Does anyone have any protocol on placing PICCS in patients on argatroban drips? Historically, our docs have placed them in IR. Thoughts?
A PICC would be the best option, safest CVAD, for any patient on any type of anticoagulant. That is the generally accepted consensus among experts. You can more easily manage any bleeding problem at a PICC insertion site than at the subclavian (due to close proximity of clavicle) and jugular (close proximity of large nerves, neck motion, etc) sites. It looks like no one has responded with experience specific to this drug though. Lynn
Lynn Hadaway, M.Ed., RN, BC, CRNI
Lynn Hadaway Associates, Inc.
126 Main Street, PO Box 10
Milner, GA 30257
Office Phone 770-358-7861
The argatroban protocol we use is very similar to our heparin protocol with the same type of rate adjustments according to coag labs. We are very careful with the argatroban as it is quite expensive. Generally we are talking about chest pain patients and any ongoing anticoagulation therapy will be quickly bridged to coumadin. Because the therapy is so short term, peripheral iv's are all we have used so far.
I am curious as to why you would send a patient in Critical Care to IR for a line that can be placed at the bedside. Do you send all patients without trying them first? You may want to investigate how your IR department places PICCs. In some facilities, I have seen the Rad tech or IR Nurse be the one to place the line, with the tech working Flouro. Some facilities use a PA or ARNP. Usually the MDs are tied up with more complicated procedures, and send the PICCs to other clinicians. Often the same technique and tools are used that you use at the bedside. Sometimes IR departments have strange "rules" for patients needing a PICC. Does your IR asses what type of line the patient needs, best vessel to place and other assessments prior to placement? Some IRs "only place 5FR DL" in patients, and the vein selection is determined only by how the patient is placed on the table.
My point is this, you have the best tools and best assessment skills to get the line in the patient with the least amount of trauma to the patient. Agratroban is just like any other anticoagulent, so place the smalles line possible, use one stick, don't make a skin nick and hold pressure or use a clotting dressing (like Bioseal) after the line is placed.
Each patient needs to be assessed on an individual basis, rather than making blanket "rules" or protocols. Medicine is not black and white.
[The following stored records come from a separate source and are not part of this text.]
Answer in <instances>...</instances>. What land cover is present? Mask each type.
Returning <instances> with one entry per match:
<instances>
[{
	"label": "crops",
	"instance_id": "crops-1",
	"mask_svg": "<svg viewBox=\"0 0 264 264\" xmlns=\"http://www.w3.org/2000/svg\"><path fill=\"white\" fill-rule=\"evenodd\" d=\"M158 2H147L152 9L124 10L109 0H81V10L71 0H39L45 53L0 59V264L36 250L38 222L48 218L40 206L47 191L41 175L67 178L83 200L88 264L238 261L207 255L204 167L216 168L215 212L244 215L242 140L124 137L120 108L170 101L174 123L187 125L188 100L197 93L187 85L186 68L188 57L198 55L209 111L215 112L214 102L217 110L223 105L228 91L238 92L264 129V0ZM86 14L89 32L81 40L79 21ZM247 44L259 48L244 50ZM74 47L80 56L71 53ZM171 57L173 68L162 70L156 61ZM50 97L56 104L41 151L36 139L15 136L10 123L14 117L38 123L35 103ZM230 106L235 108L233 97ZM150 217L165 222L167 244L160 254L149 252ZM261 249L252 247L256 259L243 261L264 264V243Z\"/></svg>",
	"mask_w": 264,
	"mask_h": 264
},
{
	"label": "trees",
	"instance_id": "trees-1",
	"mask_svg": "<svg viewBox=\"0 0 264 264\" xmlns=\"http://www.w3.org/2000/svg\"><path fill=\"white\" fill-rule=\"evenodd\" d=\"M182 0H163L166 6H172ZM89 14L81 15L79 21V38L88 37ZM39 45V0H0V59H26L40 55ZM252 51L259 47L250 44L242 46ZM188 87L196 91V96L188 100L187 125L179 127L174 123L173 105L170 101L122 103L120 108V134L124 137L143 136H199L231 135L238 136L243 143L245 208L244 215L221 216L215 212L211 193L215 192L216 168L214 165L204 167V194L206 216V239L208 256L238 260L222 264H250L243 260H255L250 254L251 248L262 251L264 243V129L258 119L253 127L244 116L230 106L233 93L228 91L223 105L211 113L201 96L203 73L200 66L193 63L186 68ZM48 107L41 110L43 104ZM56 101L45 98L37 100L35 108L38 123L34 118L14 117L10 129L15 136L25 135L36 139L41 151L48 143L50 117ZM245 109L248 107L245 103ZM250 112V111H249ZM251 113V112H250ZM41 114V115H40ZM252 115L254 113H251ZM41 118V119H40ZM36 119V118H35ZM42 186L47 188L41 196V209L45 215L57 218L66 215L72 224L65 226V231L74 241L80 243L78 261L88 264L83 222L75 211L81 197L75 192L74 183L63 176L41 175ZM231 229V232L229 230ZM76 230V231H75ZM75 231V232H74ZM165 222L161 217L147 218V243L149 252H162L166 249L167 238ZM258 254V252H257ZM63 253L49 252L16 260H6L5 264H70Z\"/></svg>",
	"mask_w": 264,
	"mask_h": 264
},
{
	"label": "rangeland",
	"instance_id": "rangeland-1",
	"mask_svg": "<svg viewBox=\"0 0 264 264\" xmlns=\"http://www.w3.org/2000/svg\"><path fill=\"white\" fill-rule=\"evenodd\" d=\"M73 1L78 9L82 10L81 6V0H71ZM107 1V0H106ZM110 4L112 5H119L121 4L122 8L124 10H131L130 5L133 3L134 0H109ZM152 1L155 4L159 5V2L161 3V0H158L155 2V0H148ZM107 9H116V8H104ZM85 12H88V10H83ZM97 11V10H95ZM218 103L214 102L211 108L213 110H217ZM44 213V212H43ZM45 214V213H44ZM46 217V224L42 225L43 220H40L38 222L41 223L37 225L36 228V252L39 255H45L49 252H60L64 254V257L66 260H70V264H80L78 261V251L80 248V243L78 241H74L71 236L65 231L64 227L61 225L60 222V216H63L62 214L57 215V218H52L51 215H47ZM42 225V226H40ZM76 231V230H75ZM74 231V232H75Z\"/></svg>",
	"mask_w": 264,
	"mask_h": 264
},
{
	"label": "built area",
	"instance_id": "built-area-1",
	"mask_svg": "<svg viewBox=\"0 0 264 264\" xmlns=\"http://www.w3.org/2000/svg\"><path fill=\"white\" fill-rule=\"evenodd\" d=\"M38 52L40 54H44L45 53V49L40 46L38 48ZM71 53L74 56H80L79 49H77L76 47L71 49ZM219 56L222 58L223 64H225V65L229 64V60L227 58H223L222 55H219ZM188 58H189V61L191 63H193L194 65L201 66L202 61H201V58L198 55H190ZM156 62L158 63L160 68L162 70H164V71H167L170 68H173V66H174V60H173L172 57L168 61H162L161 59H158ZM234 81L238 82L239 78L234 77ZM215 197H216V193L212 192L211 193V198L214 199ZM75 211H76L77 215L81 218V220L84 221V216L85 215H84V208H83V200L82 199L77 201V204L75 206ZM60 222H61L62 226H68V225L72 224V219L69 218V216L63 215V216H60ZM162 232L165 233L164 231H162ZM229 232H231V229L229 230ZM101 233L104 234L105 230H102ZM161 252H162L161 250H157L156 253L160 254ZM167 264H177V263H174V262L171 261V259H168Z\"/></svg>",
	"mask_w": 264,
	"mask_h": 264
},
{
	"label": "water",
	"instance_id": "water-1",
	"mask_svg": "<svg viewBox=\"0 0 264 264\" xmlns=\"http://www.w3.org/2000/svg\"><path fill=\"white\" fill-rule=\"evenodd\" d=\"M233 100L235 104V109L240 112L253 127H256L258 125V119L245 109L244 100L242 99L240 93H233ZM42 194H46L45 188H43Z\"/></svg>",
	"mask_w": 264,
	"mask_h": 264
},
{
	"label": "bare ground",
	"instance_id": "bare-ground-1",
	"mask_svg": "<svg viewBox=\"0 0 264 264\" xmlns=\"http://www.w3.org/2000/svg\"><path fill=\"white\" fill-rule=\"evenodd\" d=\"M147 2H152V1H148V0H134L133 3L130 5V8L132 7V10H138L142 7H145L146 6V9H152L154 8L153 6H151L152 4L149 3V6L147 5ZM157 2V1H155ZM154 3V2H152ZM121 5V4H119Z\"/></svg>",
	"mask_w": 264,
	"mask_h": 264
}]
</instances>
Chris Cavanaugh, RN, BSN, CRNI, VA-BC
I work in a cardiac hospital and we regularly place piccs in patients on argatroban as well as heparin. We have no parameters for not inserting the picc at the bedside from a coag point of view. We will use Bioseal at the site in those patients.
D. Cole, RN, CRNI, VA-BC
Darilyn Cole, RN, CRNI, VA-BC
PICC Team Mercy General Hospital Sacramento, CA
thank you all for your comments. We shut off heparin for 1-hr prior. How are you handling the argatroban? is there even a need to stop these infusions for PICC placment?